Construction skews older across nearby housing stock (average vintage 1949, competitive rank context within 608 neighborhoods), yet this property’s 1997 vintage is newer than much of the surrounding supply. For investors, that relative age advantage can reduce near-term capital intensity while leaving room for targeted modernization to defend rents against newer deliveries.

Industry research & expert perspectives - free access for everyone.
AVM
Safety & Crime Trends

Safety indicators present a mixed but improving picture. The neighborhood’s recent data show property offense rates declining sharply year over year, and national comparisons place the area in stronger percentiles for property and violent offense relative to many U.S. neighborhoods. At the metro level, however, the crime rank sits closer to lower-ranked cohorts (rank 17 of 608), so asset-level security and tenant screening remain prudent risk controls.

For investors, the takeaway is directional improvement combined with mid-pack-to-weaker standing within the Nassau County–Suffolk County, NY metro ranking. Monitoring trend persistence and maintaining standard on-site measures can help sustain leasing stability.

Proximity to Major Employers

Proximity to corporate employers underpins commuter demand and supports resident retention, with access to financial services, healthcare distribution, aerospace/defense, and airlines reflected below.

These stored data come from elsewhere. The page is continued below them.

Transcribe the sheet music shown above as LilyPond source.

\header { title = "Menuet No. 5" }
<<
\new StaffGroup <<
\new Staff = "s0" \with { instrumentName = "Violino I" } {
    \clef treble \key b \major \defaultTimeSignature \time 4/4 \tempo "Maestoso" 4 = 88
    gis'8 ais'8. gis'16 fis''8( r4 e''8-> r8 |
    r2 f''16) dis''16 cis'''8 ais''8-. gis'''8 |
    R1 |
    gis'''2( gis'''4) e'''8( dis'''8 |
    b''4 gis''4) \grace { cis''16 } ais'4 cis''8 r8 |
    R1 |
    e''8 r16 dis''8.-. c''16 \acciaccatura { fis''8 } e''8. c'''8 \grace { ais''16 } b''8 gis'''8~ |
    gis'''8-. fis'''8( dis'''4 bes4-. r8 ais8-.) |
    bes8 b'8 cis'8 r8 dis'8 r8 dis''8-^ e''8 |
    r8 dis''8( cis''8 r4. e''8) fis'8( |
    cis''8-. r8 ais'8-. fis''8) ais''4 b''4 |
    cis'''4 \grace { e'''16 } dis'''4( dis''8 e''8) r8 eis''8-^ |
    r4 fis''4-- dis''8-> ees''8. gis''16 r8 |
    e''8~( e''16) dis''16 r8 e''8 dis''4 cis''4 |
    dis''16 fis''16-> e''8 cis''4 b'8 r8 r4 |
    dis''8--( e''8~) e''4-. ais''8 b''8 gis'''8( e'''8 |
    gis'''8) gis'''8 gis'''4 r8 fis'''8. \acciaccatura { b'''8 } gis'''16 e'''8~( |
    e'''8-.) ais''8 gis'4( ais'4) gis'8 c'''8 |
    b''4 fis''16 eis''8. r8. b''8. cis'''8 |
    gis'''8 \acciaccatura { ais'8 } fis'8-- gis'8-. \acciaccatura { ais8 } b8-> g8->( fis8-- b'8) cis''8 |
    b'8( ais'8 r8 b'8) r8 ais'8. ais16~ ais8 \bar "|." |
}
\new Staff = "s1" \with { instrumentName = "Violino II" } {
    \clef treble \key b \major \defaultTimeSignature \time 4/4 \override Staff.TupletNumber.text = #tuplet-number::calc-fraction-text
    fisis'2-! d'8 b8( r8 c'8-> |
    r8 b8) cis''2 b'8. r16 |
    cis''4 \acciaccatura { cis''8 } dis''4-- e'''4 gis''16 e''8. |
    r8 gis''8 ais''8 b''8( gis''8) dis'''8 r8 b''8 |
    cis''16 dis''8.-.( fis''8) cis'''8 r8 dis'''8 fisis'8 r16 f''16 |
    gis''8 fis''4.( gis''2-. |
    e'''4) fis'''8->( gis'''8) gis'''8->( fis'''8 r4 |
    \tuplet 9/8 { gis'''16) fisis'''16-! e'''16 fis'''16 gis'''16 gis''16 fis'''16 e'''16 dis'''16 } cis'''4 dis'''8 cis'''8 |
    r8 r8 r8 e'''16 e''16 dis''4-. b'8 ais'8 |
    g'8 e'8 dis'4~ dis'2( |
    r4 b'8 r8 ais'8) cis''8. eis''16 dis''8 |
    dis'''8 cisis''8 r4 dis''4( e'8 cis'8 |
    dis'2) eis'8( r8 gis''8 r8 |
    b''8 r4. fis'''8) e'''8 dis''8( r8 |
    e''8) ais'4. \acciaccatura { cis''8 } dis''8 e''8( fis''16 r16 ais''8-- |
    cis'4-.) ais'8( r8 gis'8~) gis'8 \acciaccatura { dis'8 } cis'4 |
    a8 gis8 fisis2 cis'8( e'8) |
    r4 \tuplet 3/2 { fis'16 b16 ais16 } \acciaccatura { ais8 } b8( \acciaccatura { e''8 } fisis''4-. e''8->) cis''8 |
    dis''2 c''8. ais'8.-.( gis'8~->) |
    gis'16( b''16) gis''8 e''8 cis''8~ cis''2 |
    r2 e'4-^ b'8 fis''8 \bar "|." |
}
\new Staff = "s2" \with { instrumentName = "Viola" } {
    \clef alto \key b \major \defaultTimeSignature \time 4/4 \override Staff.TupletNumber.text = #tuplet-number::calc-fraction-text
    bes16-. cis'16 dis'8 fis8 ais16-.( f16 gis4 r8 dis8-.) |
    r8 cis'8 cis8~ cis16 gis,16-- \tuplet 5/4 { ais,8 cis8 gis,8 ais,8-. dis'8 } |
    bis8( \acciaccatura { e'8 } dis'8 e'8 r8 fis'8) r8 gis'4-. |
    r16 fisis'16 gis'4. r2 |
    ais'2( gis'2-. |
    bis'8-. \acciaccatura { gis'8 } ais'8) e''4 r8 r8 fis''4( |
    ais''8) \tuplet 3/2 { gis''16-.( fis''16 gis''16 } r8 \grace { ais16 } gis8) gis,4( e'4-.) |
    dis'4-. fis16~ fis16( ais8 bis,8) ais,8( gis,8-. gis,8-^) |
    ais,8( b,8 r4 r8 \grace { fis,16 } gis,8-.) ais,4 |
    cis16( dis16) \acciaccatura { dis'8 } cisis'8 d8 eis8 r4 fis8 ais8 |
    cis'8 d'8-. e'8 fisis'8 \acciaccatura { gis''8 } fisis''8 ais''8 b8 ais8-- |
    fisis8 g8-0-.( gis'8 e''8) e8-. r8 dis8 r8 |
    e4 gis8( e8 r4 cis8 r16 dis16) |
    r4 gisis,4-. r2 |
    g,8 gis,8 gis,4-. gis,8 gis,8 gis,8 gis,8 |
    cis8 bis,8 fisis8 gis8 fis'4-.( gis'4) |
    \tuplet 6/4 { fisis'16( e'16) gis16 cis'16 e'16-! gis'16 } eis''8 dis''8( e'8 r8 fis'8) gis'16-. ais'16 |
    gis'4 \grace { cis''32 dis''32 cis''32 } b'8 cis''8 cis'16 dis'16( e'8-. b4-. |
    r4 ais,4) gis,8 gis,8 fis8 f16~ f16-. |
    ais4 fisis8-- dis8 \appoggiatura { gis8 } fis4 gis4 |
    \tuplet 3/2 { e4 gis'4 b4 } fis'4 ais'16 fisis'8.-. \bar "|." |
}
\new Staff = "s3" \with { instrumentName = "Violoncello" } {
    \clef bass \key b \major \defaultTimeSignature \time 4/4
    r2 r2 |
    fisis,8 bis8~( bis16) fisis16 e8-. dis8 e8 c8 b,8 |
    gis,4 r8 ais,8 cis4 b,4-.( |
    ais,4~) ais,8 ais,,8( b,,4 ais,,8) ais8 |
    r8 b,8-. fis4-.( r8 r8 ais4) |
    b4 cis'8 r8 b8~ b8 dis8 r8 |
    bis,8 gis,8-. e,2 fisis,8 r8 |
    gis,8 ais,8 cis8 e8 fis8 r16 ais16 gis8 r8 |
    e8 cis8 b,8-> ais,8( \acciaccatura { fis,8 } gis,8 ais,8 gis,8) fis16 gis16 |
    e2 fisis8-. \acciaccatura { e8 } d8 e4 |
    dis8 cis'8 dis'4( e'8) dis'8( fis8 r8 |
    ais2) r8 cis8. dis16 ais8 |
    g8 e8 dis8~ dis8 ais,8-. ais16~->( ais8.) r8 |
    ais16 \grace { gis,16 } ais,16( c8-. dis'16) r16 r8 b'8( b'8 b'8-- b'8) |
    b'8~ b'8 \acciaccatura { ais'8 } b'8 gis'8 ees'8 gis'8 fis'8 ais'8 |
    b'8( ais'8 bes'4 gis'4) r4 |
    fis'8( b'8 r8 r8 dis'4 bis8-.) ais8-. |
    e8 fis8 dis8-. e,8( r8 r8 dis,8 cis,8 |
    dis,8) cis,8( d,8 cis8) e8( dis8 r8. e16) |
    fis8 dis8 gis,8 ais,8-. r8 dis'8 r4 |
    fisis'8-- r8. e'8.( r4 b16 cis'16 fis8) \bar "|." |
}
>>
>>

  • Fernando Monasterio - Citizens Bank, Home Mortgages — financial services (10.8 miles)
  • Henry Schein — healthcare distribution (11.6 miles) — HQ
  • Prudential — financial services (12.2 miles)
  • Jetblue Airways — airlines (16.7 miles) — HQ
  • Lockheed Martin — defense & aerospace offices (18.3 miles)
Why invest?

131 Main St offers scale at 112 units with a 1997 vintage that is newer than much of the surrounding housing stock, which skews mid-century. This relative age profile can translate into a manageable capital plan while preserving room for focused upgrades to enhance competitiveness. Neighborhood fundamentals are investable: renter concentration is high locally, daily-needs amenities score well versus national peers, and homeownership costs are elevated enough to reinforce multifamily demand. According to CRE market data from WDSuite, neighborhood occupancy sits below metro leaders, so active leasing management remains key to sustaining NOI.

Within a 3-mile radius, recent population growth and a projected increase in households indicate ongoing renter pool expansion, supporting absorption and renewal stability. Access to diversified employers across finance, healthcare distribution, airlines, and aerospace adds commuting convenience that can bolster retention, even as school ratings and limited park space temper top-end appeal.

  • Newer 1997 vintage relative to nearby stock reduces near-term capex and supports selective value-add.
  • High neighborhood renter concentration and elevated ownership costs reinforce multifamily demand depth.
  • Amenity-rich Urban Core location (grocery/pharmacy/restaurant density) aids retention and leasing.
  • 3-mile demographics point to household growth and a larger tenant base supporting occupancy stability.
  • Risks: neighborhood occupancy below metro leaders, limited parks, and lower school ratings require disciplined operations and targeted resident programs.